**Given information:**
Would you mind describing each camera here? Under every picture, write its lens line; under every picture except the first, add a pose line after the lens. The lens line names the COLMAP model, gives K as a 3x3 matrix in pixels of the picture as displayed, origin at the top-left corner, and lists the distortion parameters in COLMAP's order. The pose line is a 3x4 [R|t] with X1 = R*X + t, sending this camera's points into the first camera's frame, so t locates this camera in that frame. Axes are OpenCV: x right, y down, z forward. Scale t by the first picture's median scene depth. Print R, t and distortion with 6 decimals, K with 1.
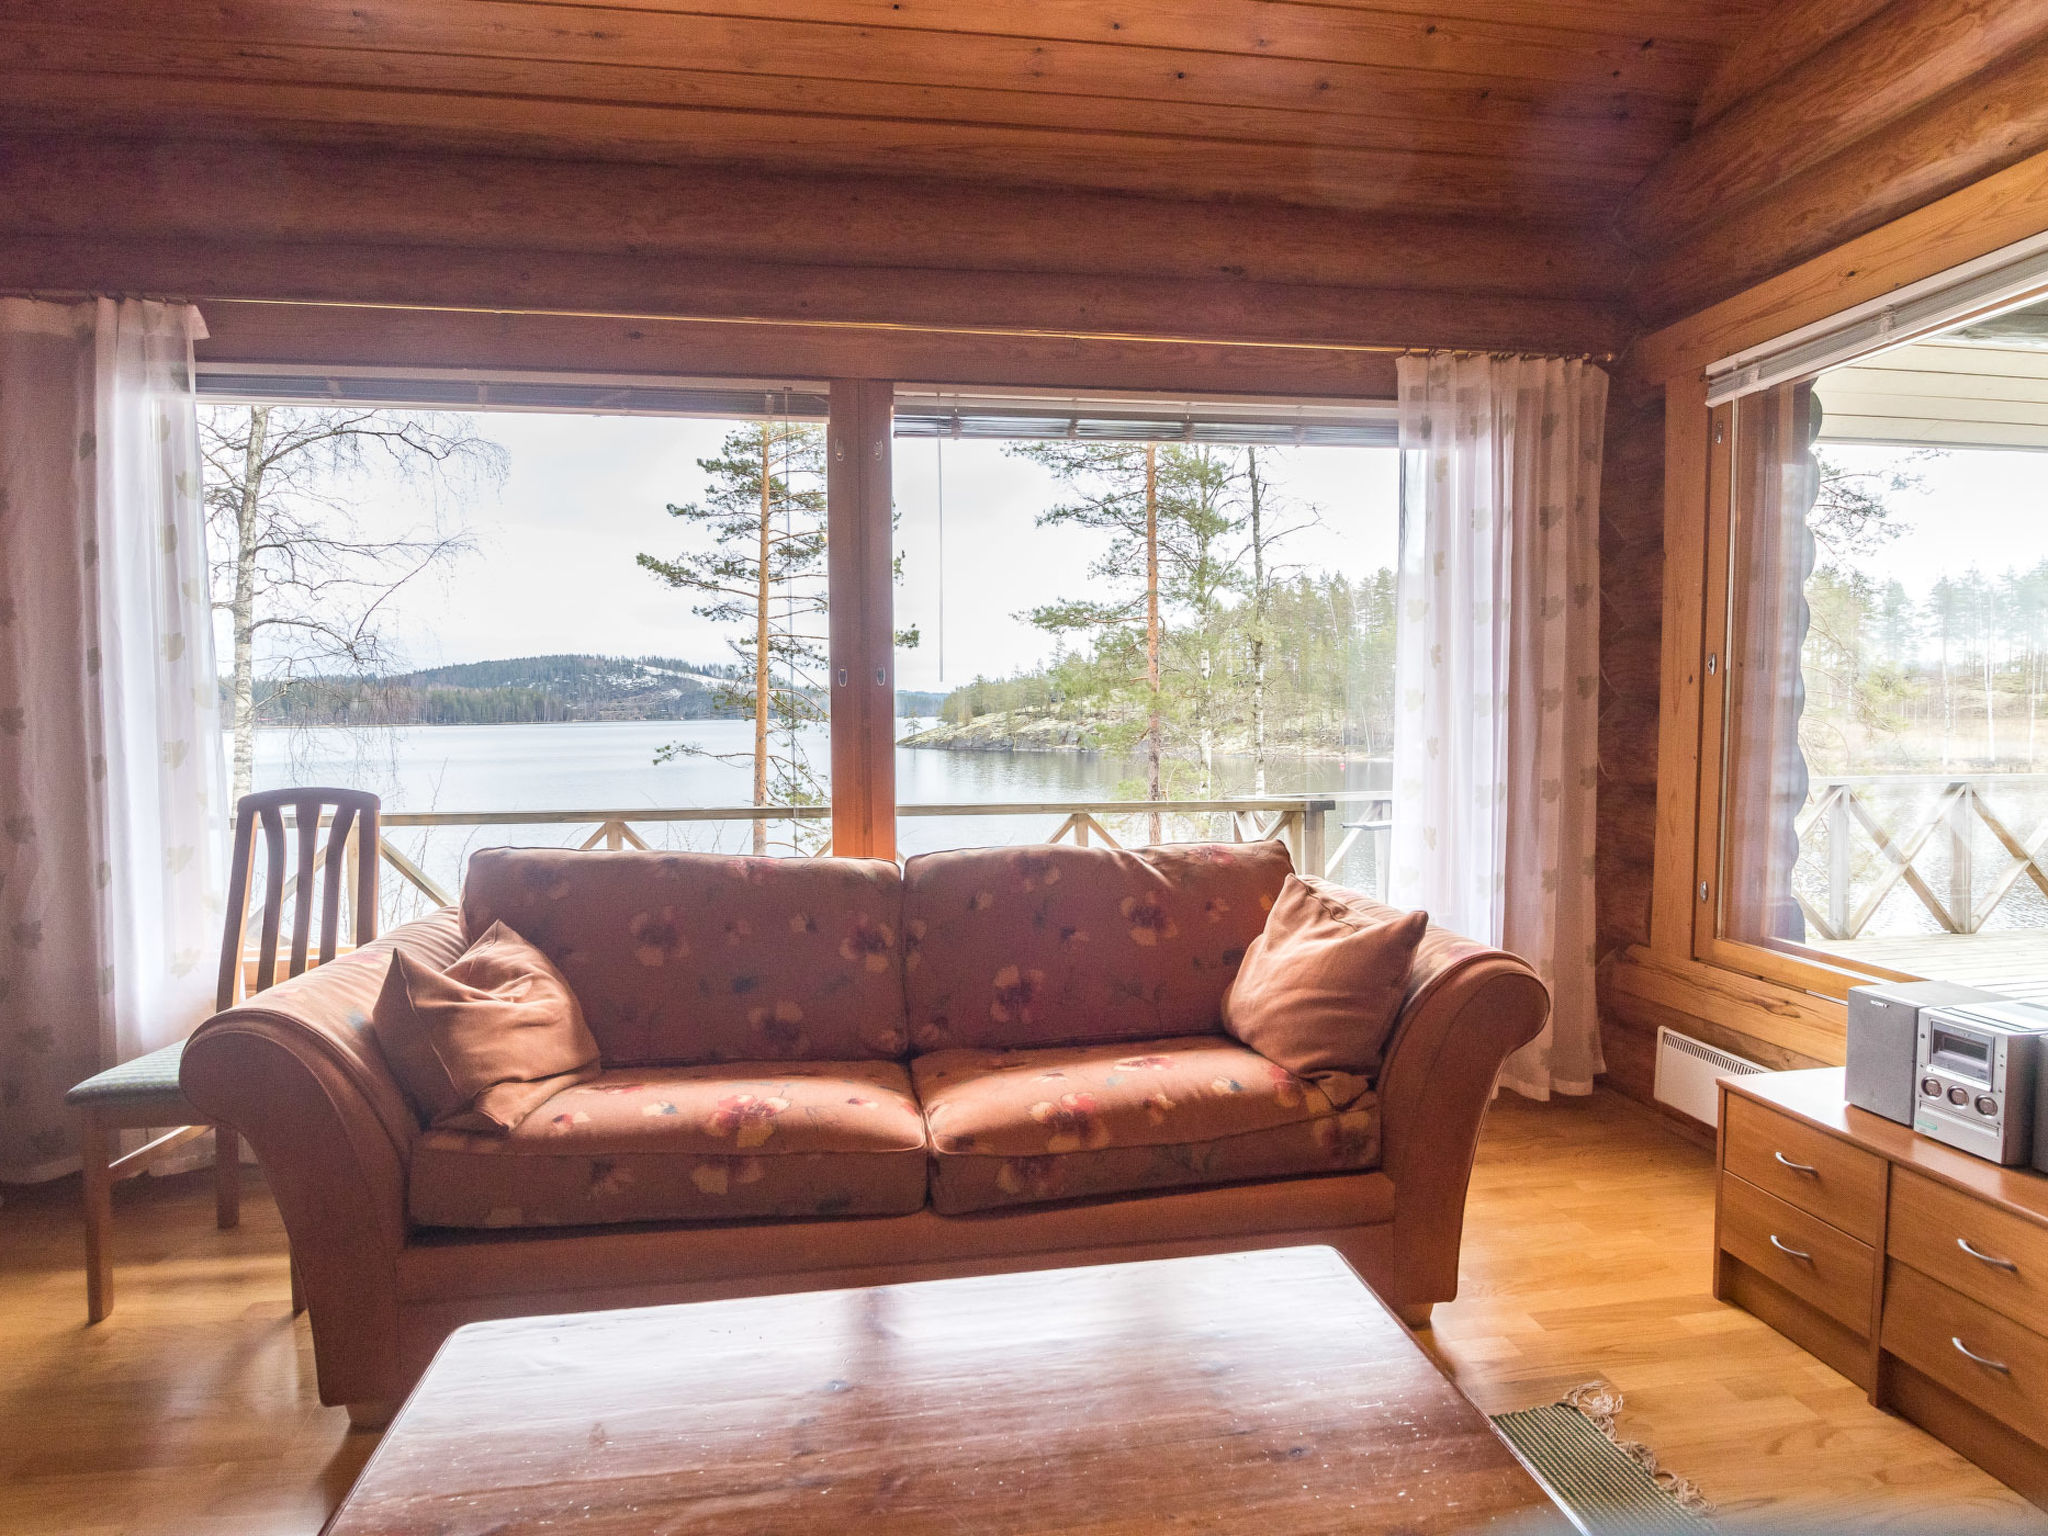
lens RADIAL K [[1074.7, 0, 1024.0], [0, 1074.7, 768.0], [0, 0, 1]] dist [0.013703, -0.018297]
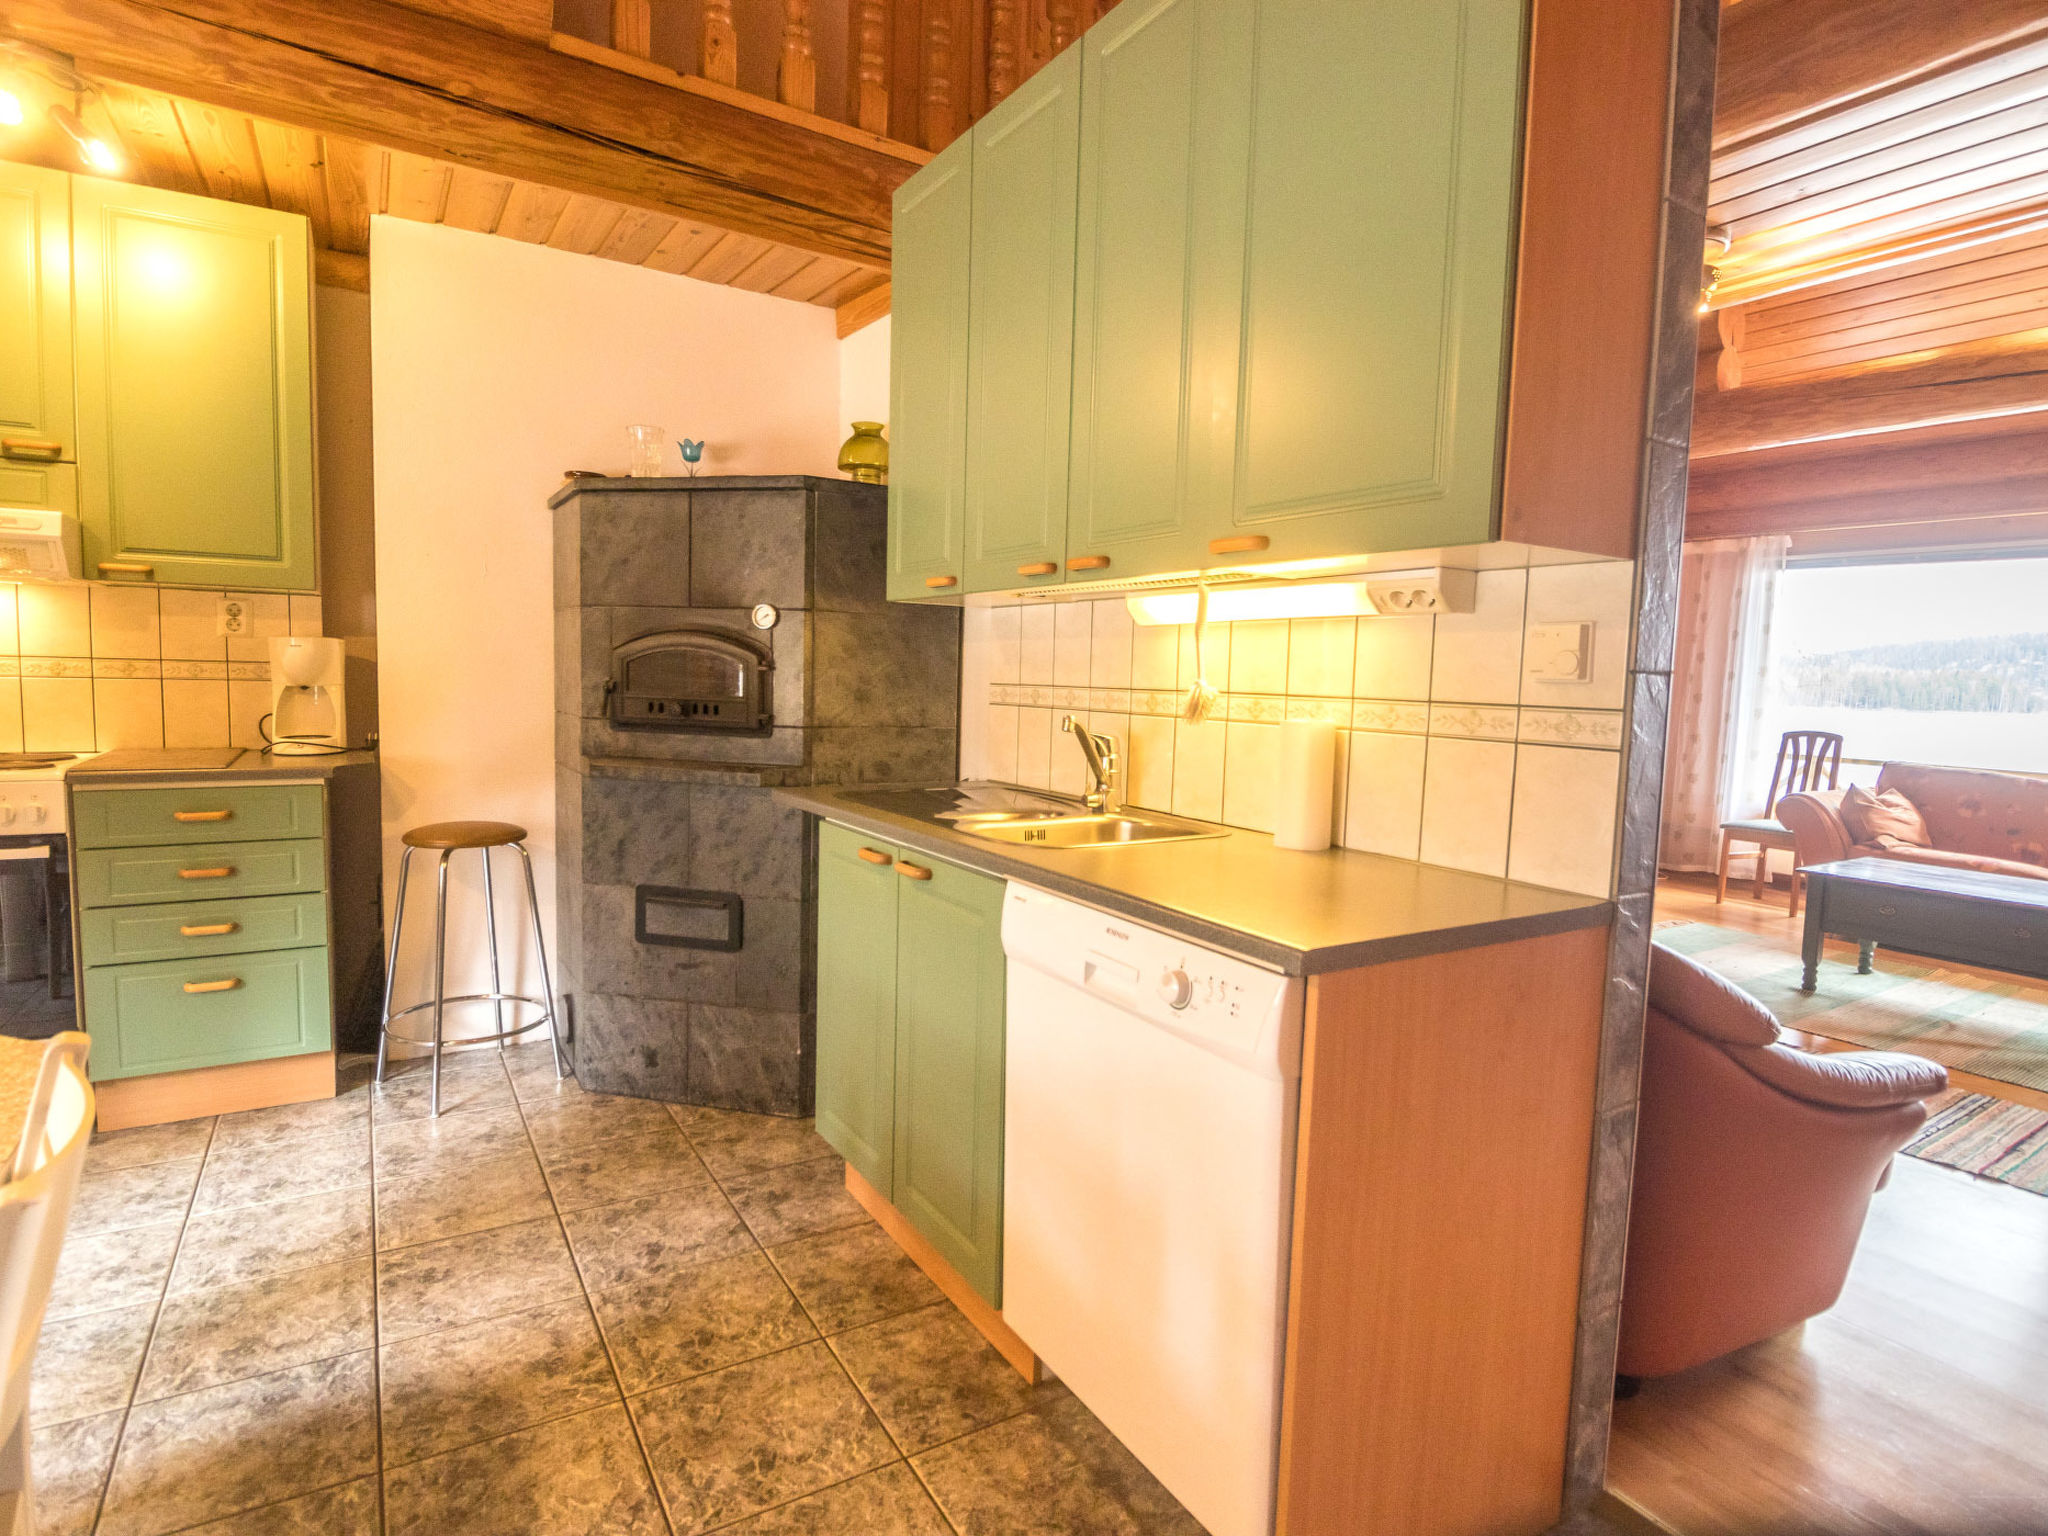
lens RADIAL K [[1074.7, 0, 1024.0], [0, 1074.7, 768.0], [0, 0, 1]] dist [0.013703, -0.018297]
pose [[0.402205, 0.098100, -0.910279, 0.840922], [-0.080493, 0.994182, 0.071576, 0.072666], [0.912005, 0.044483, 0.407761, -1.610273]]
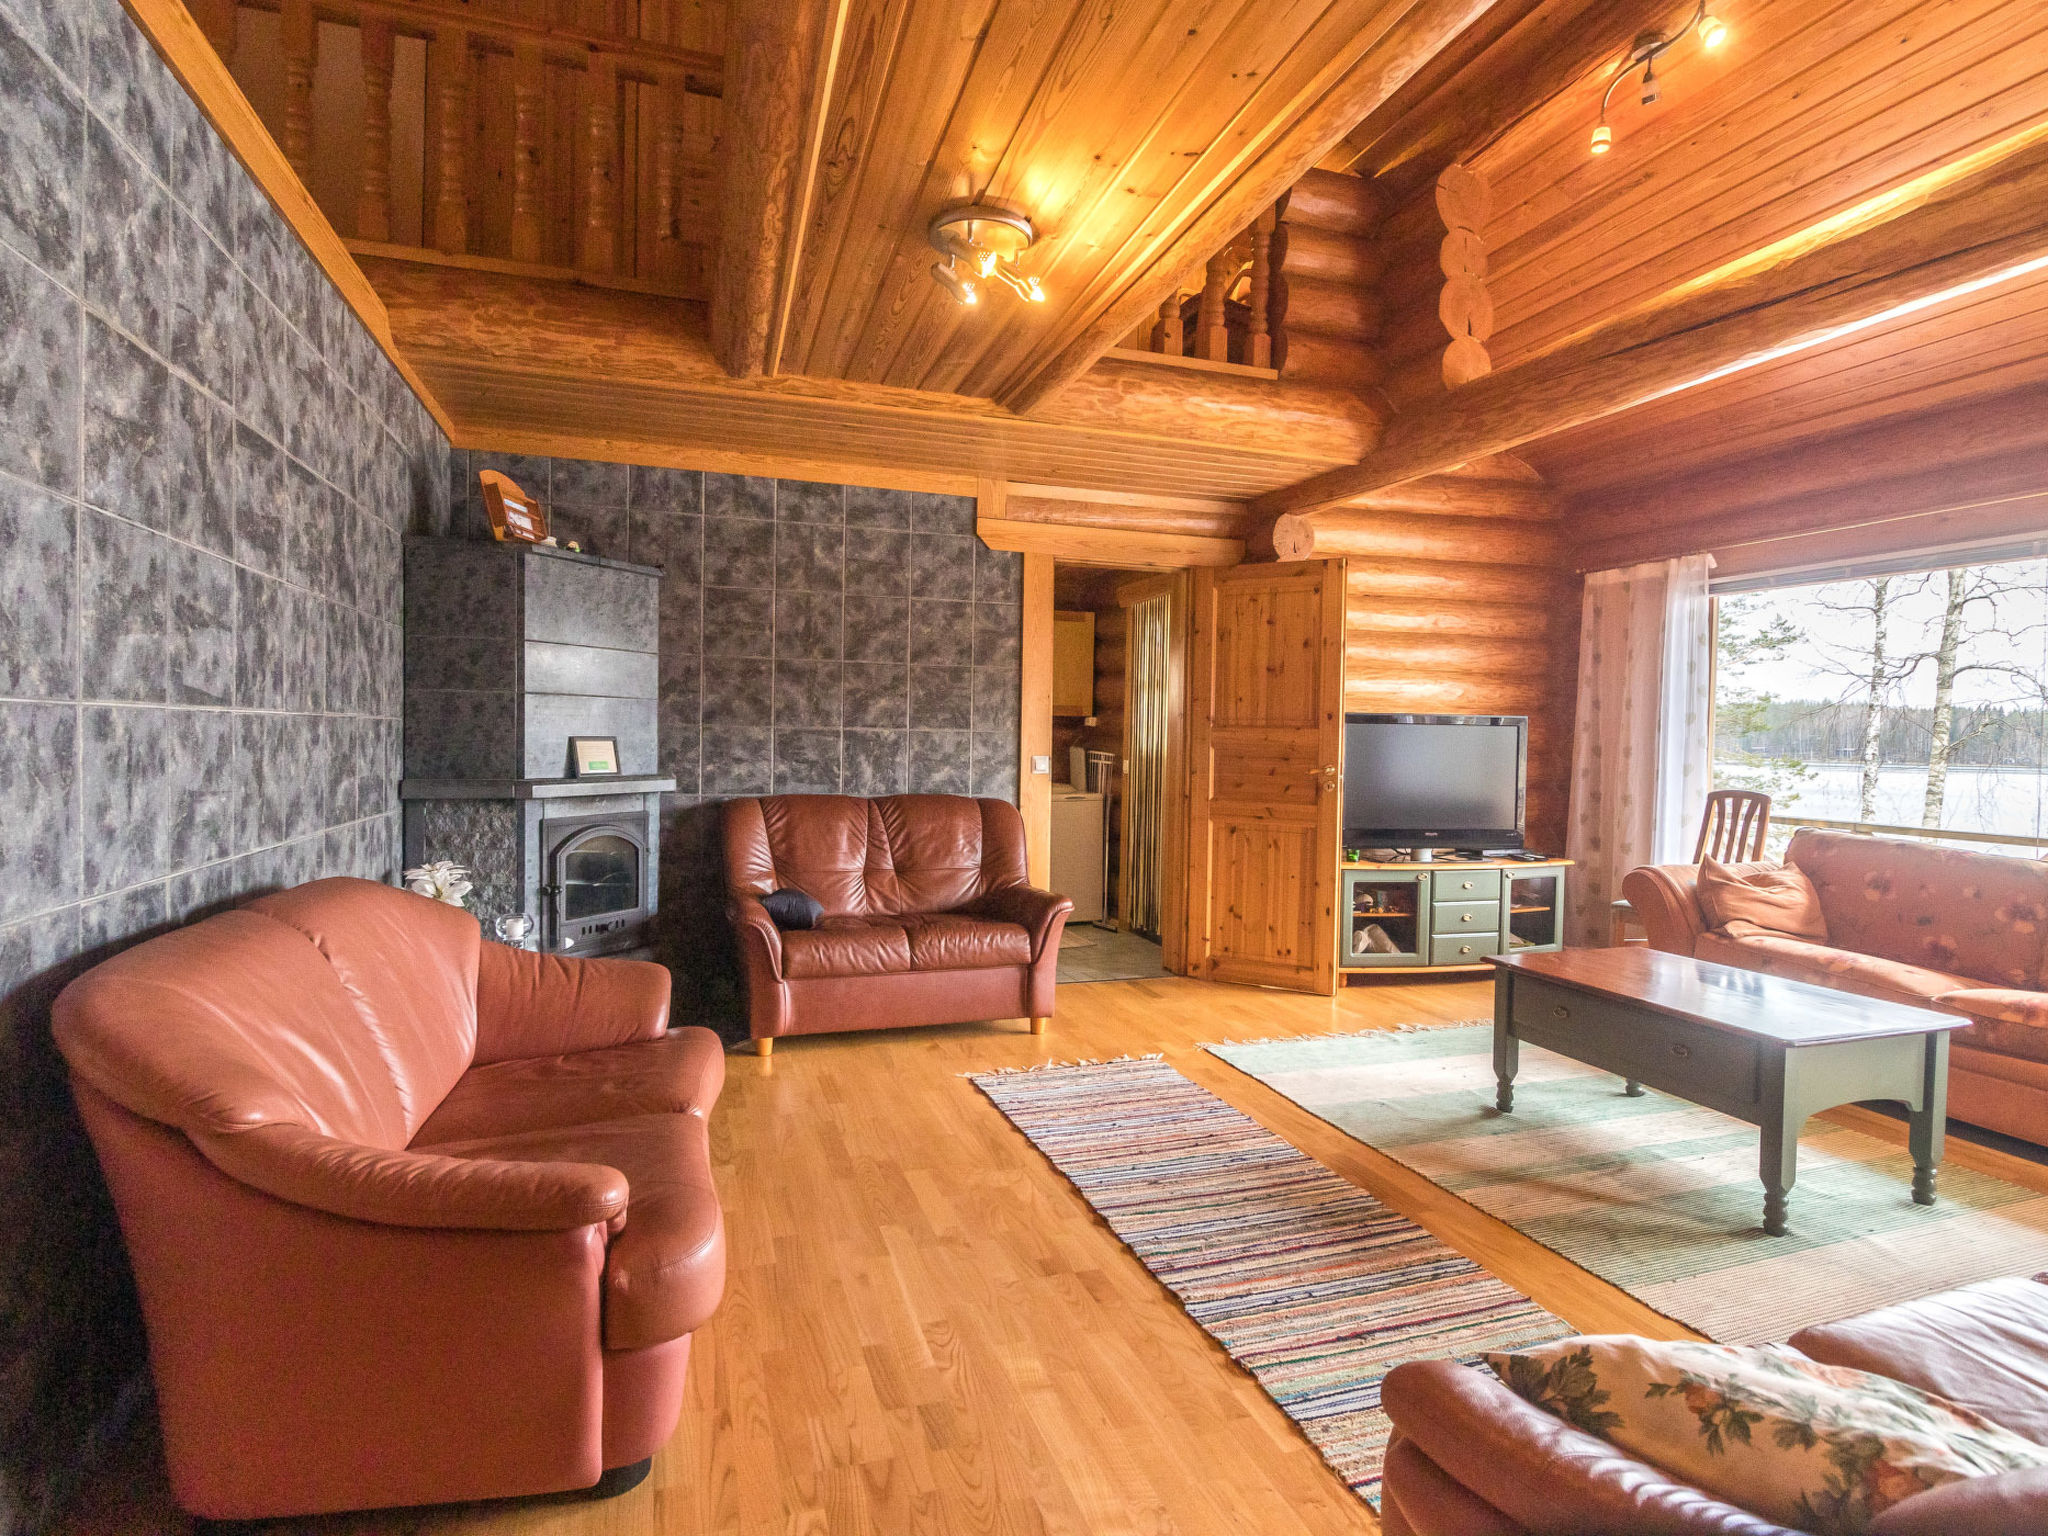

**Instructions to follow:**
Output the data above verbatim, pictures excluded.

**Solved problem:**
Would you mind describing each camera here? Under every picture, write its lens line; under every picture except the first, add a pose line after the lens. The lens line names the COLMAP model, gives K as a 3x3 matrix in pixels of the picture as displayed, origin at the top-left corner, and lists the distortion parameters in COLMAP's order. The pose line is a 3x4 [R|t] with X1 = R*X + t, sending this camera's points into the first camera's frame, so t locates this camera in that frame. Axes are OpenCV: x right, y down, z forward. Scale t by the first picture's median scene depth. Print R, t and distortion with 6 decimals, K with 1.
lens RADIAL K [[1074.7, 0, 1024.0], [0, 1074.7, 768.0], [0, 0, 1]] dist [0.013703, -0.018297]
lens RADIAL K [[1074.7, 0, 1024.0], [0, 1074.7, 768.0], [0, 0, 1]] dist [0.013703, -0.018297]
pose [[0.402205, 0.098100, -0.910279, 0.840922], [-0.080493, 0.994182, 0.071576, 0.072666], [0.912005, 0.044483, 0.407761, -1.610273]]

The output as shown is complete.